[Record extracts Boundary: Start]

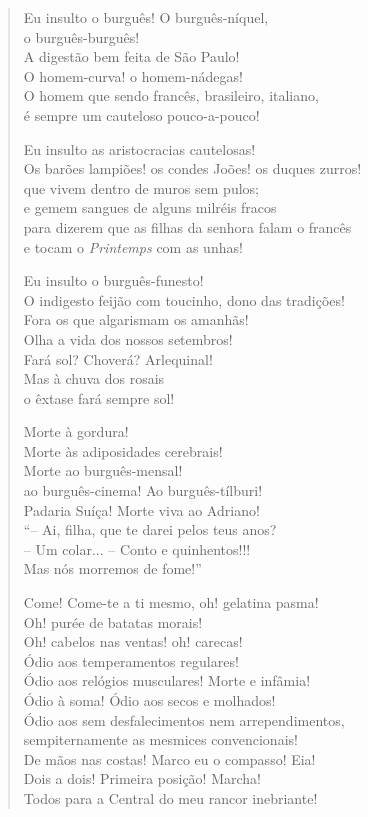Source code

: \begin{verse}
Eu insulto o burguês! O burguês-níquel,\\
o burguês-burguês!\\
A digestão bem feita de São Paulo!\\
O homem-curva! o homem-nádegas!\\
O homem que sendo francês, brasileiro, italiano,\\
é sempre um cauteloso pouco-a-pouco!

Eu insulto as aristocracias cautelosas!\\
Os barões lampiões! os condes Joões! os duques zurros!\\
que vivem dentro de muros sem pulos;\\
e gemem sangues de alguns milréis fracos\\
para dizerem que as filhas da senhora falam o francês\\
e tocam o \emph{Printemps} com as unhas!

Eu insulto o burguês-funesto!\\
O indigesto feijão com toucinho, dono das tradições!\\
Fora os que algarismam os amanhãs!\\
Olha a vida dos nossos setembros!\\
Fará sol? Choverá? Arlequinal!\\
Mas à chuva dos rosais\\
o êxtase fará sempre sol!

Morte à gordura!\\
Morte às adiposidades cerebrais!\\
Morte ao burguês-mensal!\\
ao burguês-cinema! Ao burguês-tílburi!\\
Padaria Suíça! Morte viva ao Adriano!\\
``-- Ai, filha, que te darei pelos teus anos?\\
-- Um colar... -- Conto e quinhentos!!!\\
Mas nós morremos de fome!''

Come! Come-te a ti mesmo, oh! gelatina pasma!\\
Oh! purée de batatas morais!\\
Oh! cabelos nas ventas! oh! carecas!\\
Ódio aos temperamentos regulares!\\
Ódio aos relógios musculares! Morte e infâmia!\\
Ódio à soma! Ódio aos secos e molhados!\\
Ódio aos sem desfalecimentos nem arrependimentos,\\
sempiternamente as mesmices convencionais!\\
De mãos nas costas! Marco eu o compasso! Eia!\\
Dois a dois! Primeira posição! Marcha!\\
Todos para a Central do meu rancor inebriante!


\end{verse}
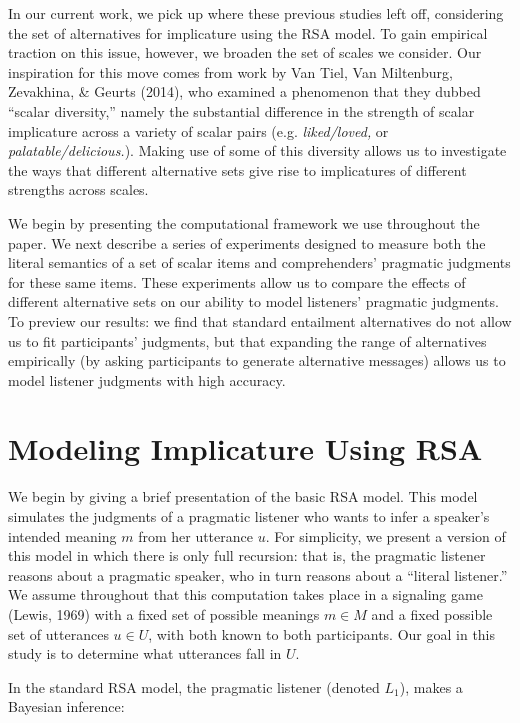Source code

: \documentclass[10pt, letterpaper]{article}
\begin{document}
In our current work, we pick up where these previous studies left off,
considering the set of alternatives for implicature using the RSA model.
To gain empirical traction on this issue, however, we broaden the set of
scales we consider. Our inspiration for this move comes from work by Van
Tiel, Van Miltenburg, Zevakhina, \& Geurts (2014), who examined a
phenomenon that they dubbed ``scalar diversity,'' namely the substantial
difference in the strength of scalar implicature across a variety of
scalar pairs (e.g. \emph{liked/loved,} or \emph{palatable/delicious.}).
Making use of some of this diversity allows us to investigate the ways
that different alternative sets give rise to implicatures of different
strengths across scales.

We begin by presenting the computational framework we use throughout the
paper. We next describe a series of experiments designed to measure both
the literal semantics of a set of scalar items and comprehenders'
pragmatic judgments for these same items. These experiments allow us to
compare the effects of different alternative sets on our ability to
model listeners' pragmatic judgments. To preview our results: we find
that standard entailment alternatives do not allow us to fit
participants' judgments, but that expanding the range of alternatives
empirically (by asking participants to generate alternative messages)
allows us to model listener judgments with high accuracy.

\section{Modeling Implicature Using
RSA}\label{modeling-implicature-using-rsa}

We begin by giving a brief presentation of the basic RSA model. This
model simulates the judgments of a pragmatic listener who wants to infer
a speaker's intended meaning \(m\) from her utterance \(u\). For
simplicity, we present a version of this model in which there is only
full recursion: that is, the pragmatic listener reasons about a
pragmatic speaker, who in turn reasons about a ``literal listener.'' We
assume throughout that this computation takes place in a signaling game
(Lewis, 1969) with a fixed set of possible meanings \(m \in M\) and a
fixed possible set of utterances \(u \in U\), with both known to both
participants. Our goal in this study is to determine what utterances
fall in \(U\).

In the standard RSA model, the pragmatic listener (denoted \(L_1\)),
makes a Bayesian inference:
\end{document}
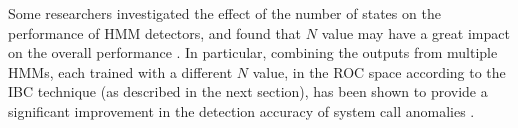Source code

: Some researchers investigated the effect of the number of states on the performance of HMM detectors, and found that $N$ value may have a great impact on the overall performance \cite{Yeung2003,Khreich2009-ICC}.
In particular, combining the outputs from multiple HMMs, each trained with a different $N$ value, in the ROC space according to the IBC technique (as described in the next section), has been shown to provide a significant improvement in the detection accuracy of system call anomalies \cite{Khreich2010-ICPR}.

[Record extracts Boundary: End]

Which lines of the records above hold the word "these"? Copy each of them.

*Answer below*:
In our current work, we pick up where these previous studies left off,
pragmatic judgments for these same items. These experiments allow us to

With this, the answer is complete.